Non-parametric Causal Inference in Dynamic Thresholding Designs
Abstract
Consider a setting where we regularly monitor patients' fasting blood sugar, and declare them to have prediabetes (and encourage preventative care) if this number crosses a pre-specified threshold. The sharp, threshold-based treatment policy suggests that we should be able to estimate the long-term benefit of this preventative care by comparing the health trajectories of patients with blood sugar measurements right above and below the threshold. A naive regression-discontinuity analysis, however, is not applicable here, as it ignores the temporal dynamics of the problem where, e.g., a patient just below the threshold on one visit may become prediabetic (and receive treatment) following their next visit. Here, we study thresholding designs in general dynamic systems, and show that simple reduced-form characterizations remain available for a relevant causal target, namely a dynamic marginal policy effect at the treatment threshold. We develop a local-linear-regression approach for estimation and inference of this estimand, and demonstrate promise of our approach in numerical experiments.
Summary
This paper addresses the challenge of causal inference in dynamic thresholding designs, where treatment assignment is based on whether a running variable crosses a threshold, and units can be repeatedly eligible for treatment over time. The main research question is how to estimate the causal effect of such dynamic thresholding policies, particularly when standard regression discontinuity (RD) methods are inadequate due to temporal dependencies. The authors propose a non-parametric approach that leverages the framework of Robins' g-formula and insights from reinforcement learning, specifically the policy gradient theorem. They characterize a dynamic marginal policy effect, which represents the cost-benefit tradeoff of infinitesimally lowering the treatment threshold. They develop a twice-discounted local linear regression estimator for both finite and infinite horizon settings, which accounts for the temporal dynamics and carryover effects of treatment. The estimator's asymptotic properties, including consistency and asymptotic normality, are established under certain regularity conditions. Numerical experiments demonstrate the estimator's performance and compare it against simpler baseline methods. The paper's contribution lies in providing a rigorous framework and a practical estimation method for causal inference in dynamic thresholding designs. This is important because many real-world policies, especially in healthcare and public policy, are based on dynamic thresholds, and accurately evaluating their long-term effects requires methods that account for treatment dynamics. The paper bridges the gap between traditional RD designs and the complexities of dynamic systems, offering a valuable tool for policy evaluation in these settings.
Key Insights
- •The paper provides a novel characterization of the RD estimand in dynamic settings as a *marginal policy effect*, representing a cost-benefit analysis of changing the threshold.

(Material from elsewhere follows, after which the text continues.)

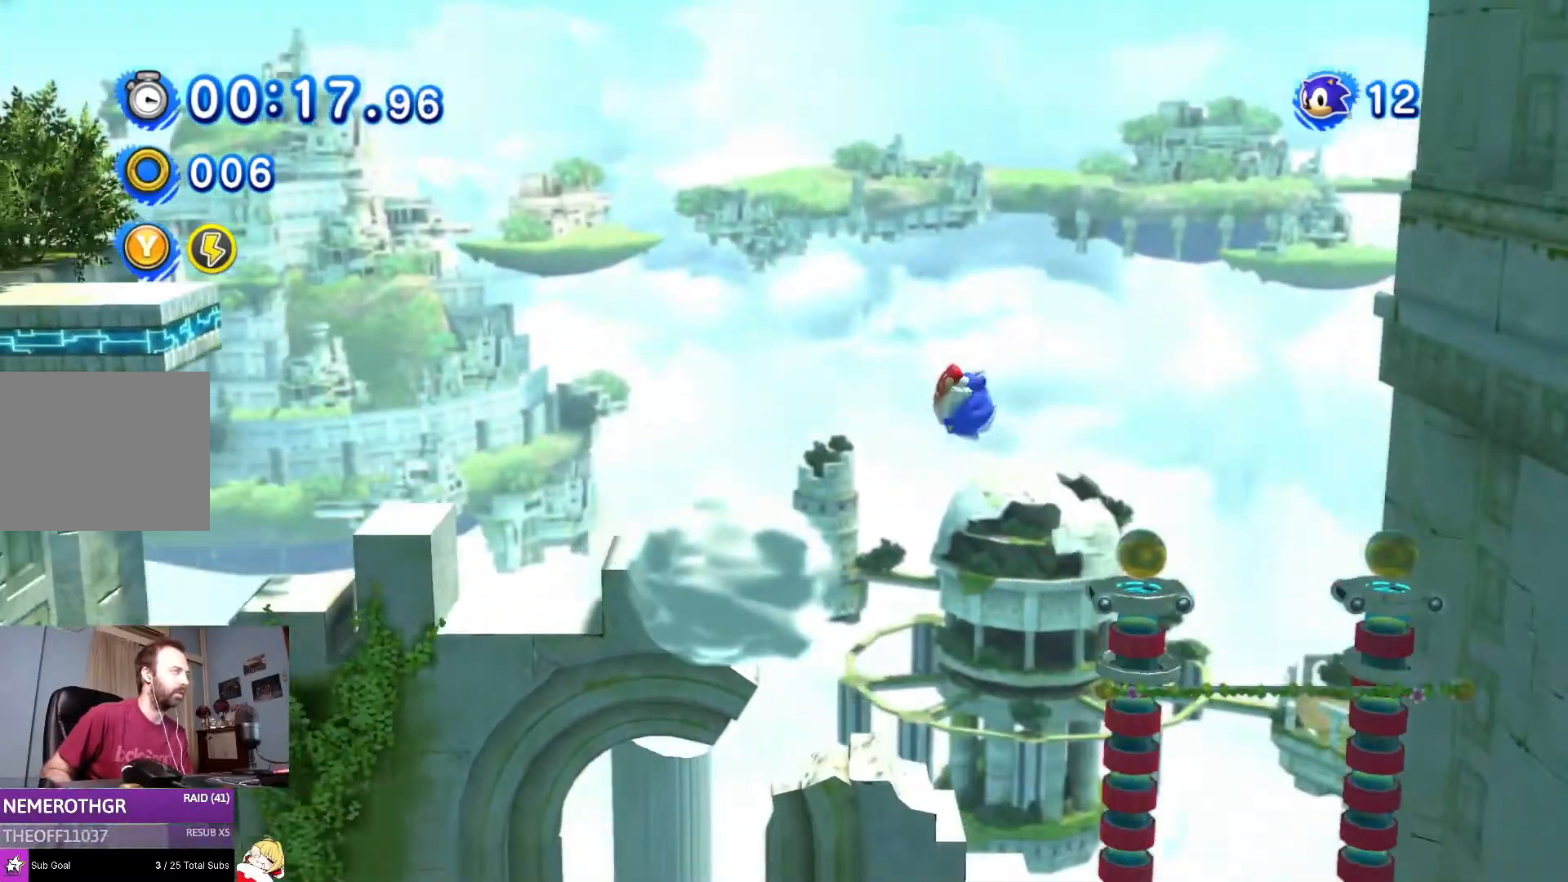
Gameplay with a controller (PlayStation layout); each line is a JSON object with the inputs held at the frame after it. "events" lists button and stick changes between this image and that frame as [ms after this image, input, new state], when the widget could be followed in between. Not read: L2 L3 R2 R3.
{"buttons": ["DPAD_LEFT"], "left_stick": "center", "right_stick": "center", "events": []}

- •A key theoretical contribution is *Theorem 2*, which expresses the policy gradient in terms of Q-functions and conditional densities, accounting for carryover effects and dynamic threshold proximity.
- •The proposed *twice-discounted local linear regression estimator* consistently estimates the dynamic marginal policy effect in both finite and infinite horizon settings (Theorems 4 & 8).

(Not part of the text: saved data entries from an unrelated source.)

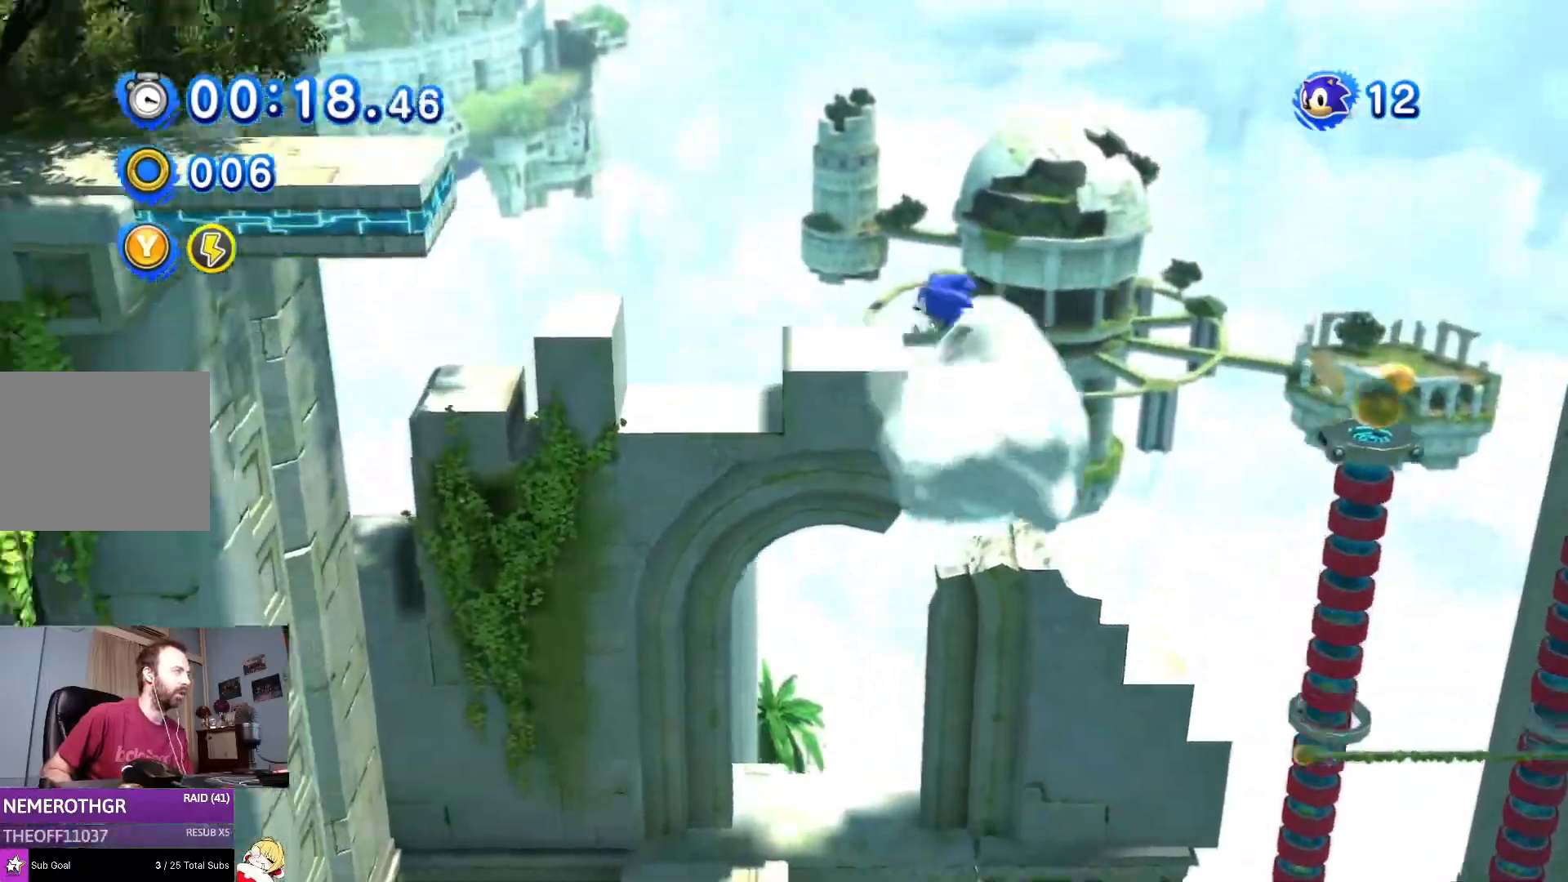
{"buttons": ["DPAD_LEFT"], "left_stick": "center", "right_stick": "center", "events": []}
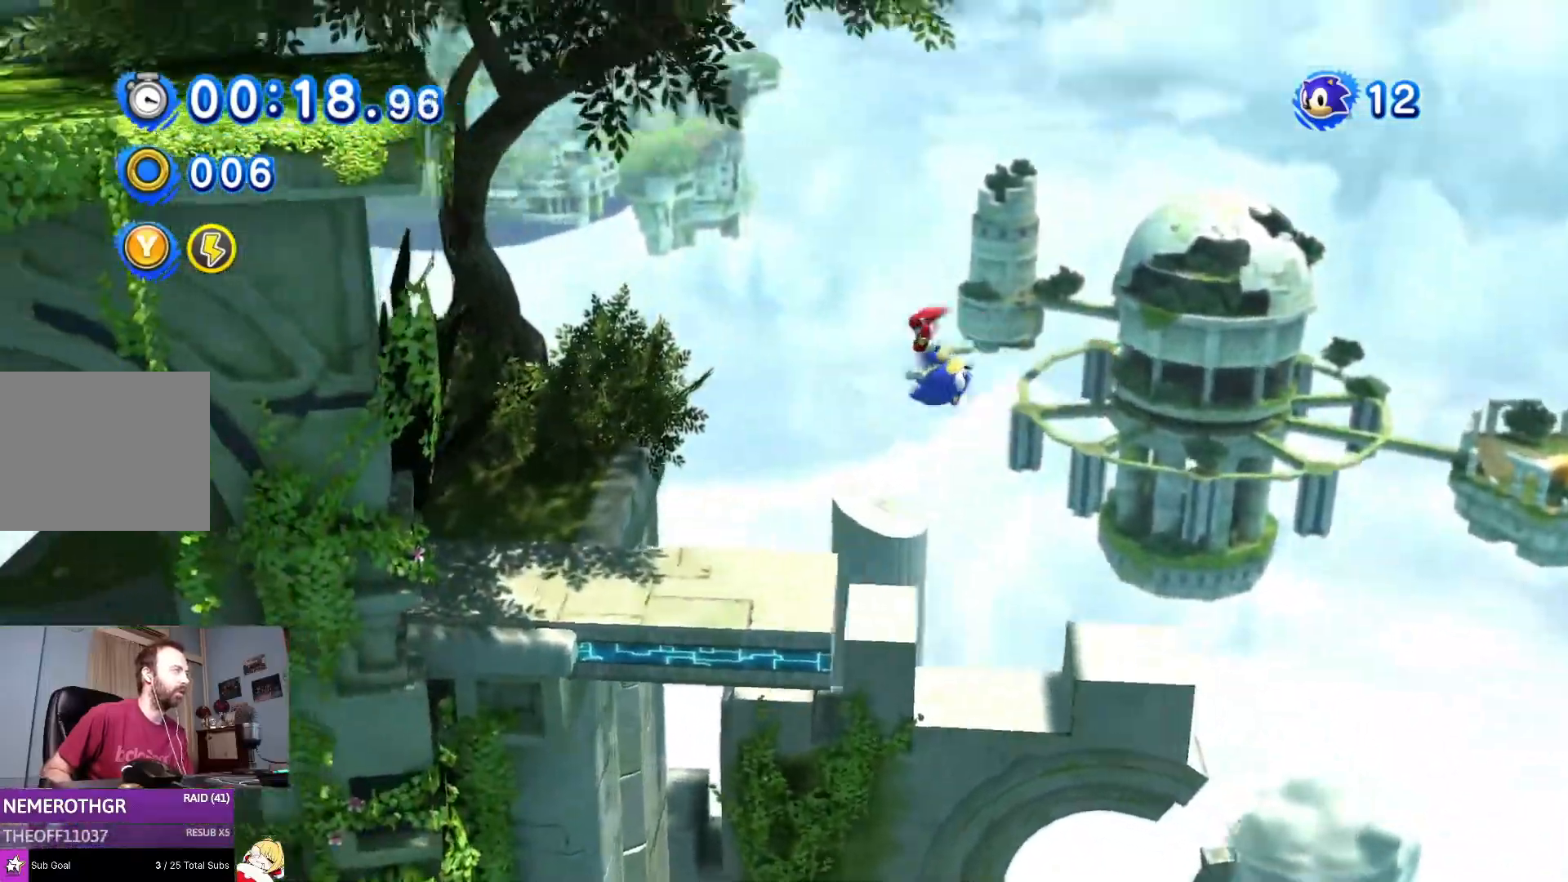
{"buttons": ["DPAD_LEFT"], "left_stick": "center", "right_stick": "center", "events": []}
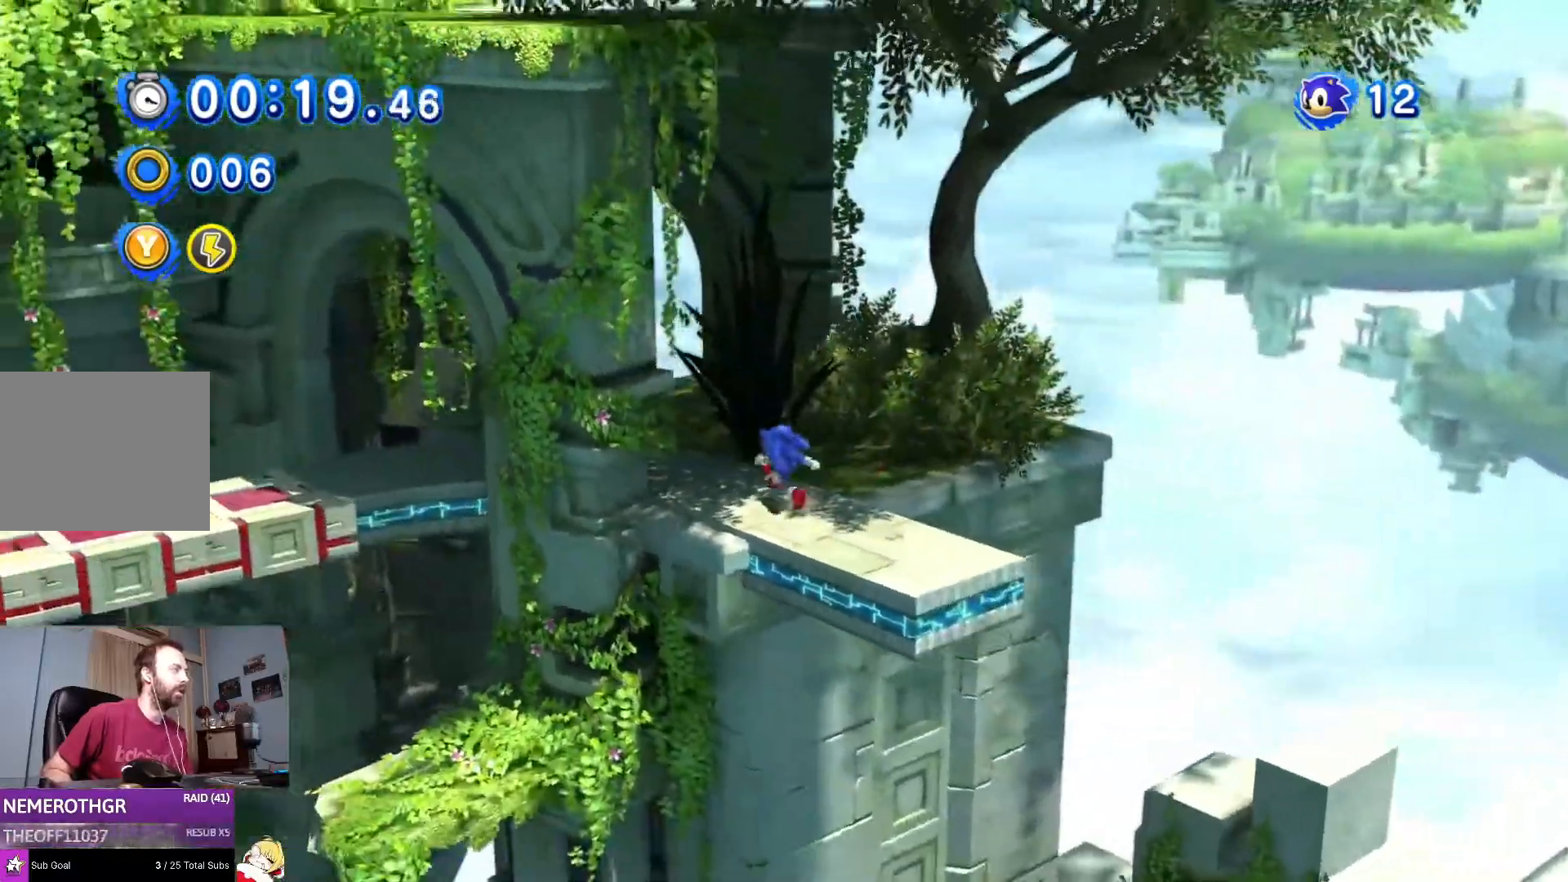
{"buttons": ["SQUARE"], "left_stick": "center", "right_stick": "center", "events": [[17, "DPAD_LEFT", "up"], [17, "SQUARE", "down"]]}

- •The estimator achieves the standard *non-parametric rate of n^{-2/5}* for local linear regression-based RD estimators under appropriate smoothness conditions (Theorems 5 & 9).
- •Asymptotic variance is explicitly characterized and shown to aggregate uncertainty across all time periods, weighted by the discount factor (Theorem 5). Furthermore, the variance is shown to scale as O((1-γ)^-1) as γ approaches 1.
- •The paper provides *asymptotically valid confidence intervals* for the dynamic marginal policy effect, enabling statistical inference (Corollary 7 & 11).
- •Numerical experiments demonstrate that standard LLR methods significantly undercover the true dynamic marginal policy effect (Tables 1 & 2), highlighting the need for the proposed method.
Practical Implications
- •The research has direct applications in *evaluating healthcare policies* that use dynamic thresholding rules, such as pre-diabetes diagnosis based on blood sugar levels (as motivated by Iizuka et al. (2021)).
- •*Policy makers and healthcare administrators* can use the proposed methods to assess the long-term cost-benefit tradeoffs of different thresholding policies and optimize treatment strategies.
- •*Practitioners can implement the twice-discounted local linear regression estimator* using readily available statistical software, following the procedures outlined in the paper.
- •*Future research* could focus on extending the methods to fuzzy RD designs, developing data-driven bandwidth selection procedures specific to dynamic thresholding, and investigating the impact of time fixed effects.
- •The framework opens up avenues for *developing optimal dynamic treatment regimes* by leveraging the estimated Q-functions and policy gradients.